Entre la promesse du Chef de l’État et la réalité du marché, il y a une différence qui déconcerte les producteurs. Ce sont des difficultés d’écoulement du cacao qui sont survenues rapidement et qui ont obligé les planteurs à vendre leurs denrées à crédit. Désabusés et désorientés, certains se sont confiés à Agrimedia TV.
Selon ce média qui rapporte les faits, il y a un jeune planteur à Olodio, une ville située à l’ouest de la Côte d’Ivoire dans le département de Tabou, qui a vendu son cacao le 26 décembre 2025.
Près d’un mois après, il n’est toujours pas rentré en possession de son argent. Cette situation n’est pas un cas isolé.
Elle est commune à tous les producteurs en Côte d’Ivoire. Ils vivent dans cette hantise au lendemain incertain.
Les planteurs dans le sud-ouest de la Côte d’Ivoire vivent le même désarroi. Le média relate qu’à San-Pedro, un producteur de cacao explique que la situation est difficile.
« Le cacao que nous avons vendu en octobre, nous avons reçu l’argent en novembre. Tout ce qui a suivi, c’est à crédit», a-t-il dit.
Il a indiqué que ce sont les acheteurs qui donnent leur prix maintenant auquel le planteur est obligé de céder. « Il y a même certains acheteurs qui veulent le kg du cacao à l’ancien prix à savoir 2 200 FCFA.»
D’autres, a-t-il poursuivi, proposent «d’acheter le kg à 2 500 FCFA et dans des «négociations, il en a qui exigent que 4 kg soient retenus dans chaque sac de cacao.»
En cas de refus, a-t-il précisé, «vous serez obligés de vendre votre produit à crédit sans savoir quand recevoir l’argent.»
Il a également affirmé que certains acheteurs qui avaient acheté le cacao à 2 800 FCFA le kg à crédit, sont revenus dire aux producteurs que c’est finalement 2 500 FCFA le kg qui sera payé. Et « celui qui n’est pas d’accord, on lui retournera un cacao au poids égal», a-t-il relaté
Et pourtant en début de campagne agricole, le président Alassane Ouattara a promis au monde paysan que le prix du kg de cacao va passer de 2.200 FCFA à 2.800 FCFA.

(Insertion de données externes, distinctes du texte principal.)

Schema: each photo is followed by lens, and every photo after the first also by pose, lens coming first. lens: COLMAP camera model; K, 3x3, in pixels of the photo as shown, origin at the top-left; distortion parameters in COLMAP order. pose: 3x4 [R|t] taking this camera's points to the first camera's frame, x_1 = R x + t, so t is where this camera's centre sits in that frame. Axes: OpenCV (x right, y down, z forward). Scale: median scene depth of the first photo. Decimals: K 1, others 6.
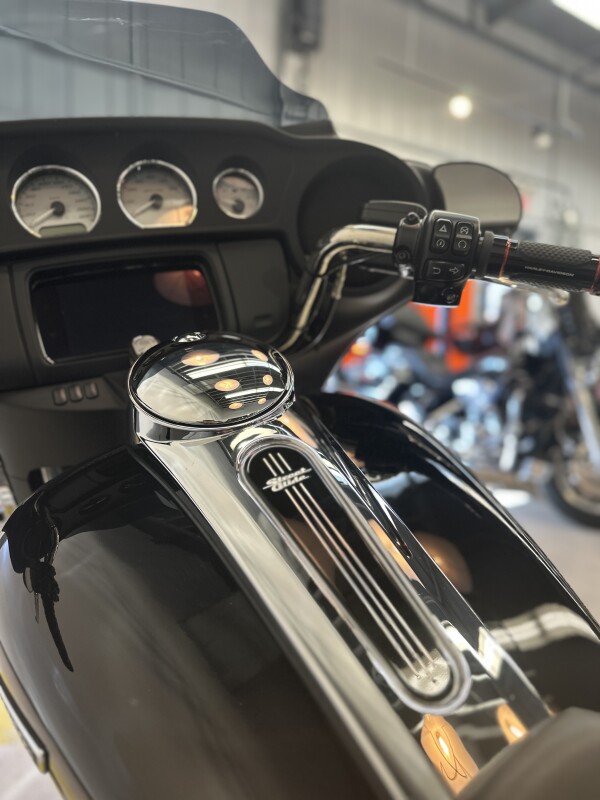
lens RADIAL K [[565.0, 0, 300.1], [0, 565.0, 407.2], [0, 0, 1]] dist [0.028699, -0.039417]
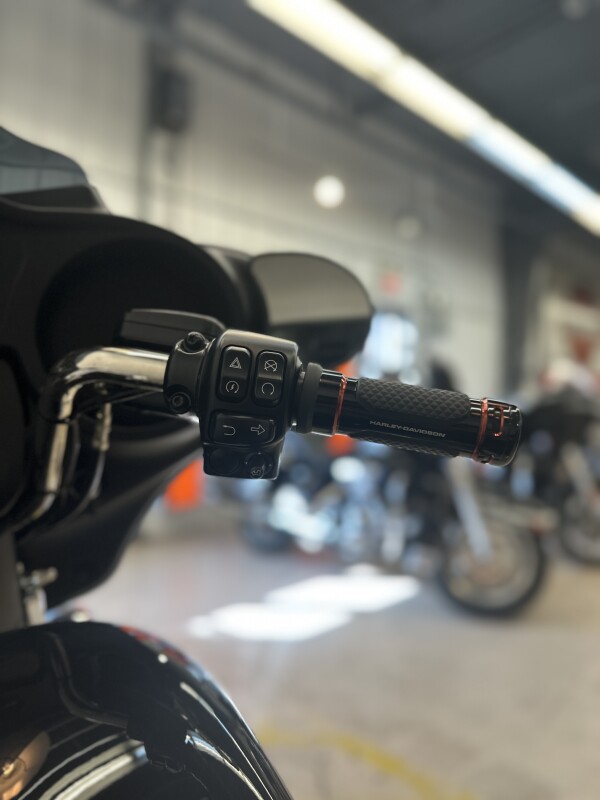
lens RADIAL K [[565.0, 0, 294.4], [0, 565.0, 397.6], [0, 0, 1]] dist [0.028699, -0.039417]
pose [[0.984150, -0.015869, 0.176627, 0.195173], [0.038590, 0.991284, -0.125962, -0.188905], [-0.173088, 0.130782, 0.976185, 0.384498]]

Le gouvernement rassure toujours
Quant au gouvernement, il a tenté de rassurer les producteurs que toute la production de la Côte d’Ivoire qui sort des plantations sera achetée.
Lors d’une conférence de presse en date du 14 janvier 2026, le Directeur général du Conseil du Café-cacao (CCC), Brahima Yves Koné, a minimisé les difficultés. Il a plutôt évoqué une campagne de désinformation visant la commercialisation du cacao.
Il a expliqué que les ports de San-Pedro et d’Abidjan fonctionnent normalement. Concernant les camions bloqués aux abords des ports, il a mentionné que ce sont des camions qui n’ont ni connaissements ni documents
Il aqu’aucune cargaison de cacao ne quitte la zone de production sans connaissement validé par l’opérateur et l’exportateur.
Brahima Yves Koné a, toutefois, déploré qu’« à cause de certaines déclarations, le prix est passé de 4 000 à 3 200 FCFA sur le marché international.»


C’est vraiment déplorable de voir des parents dans cet état et le gouvernement gagnerait à lui même implanter des usines de transformation de cacao afin que la vente de la production des paysans ne dépend pas de l’extérieur.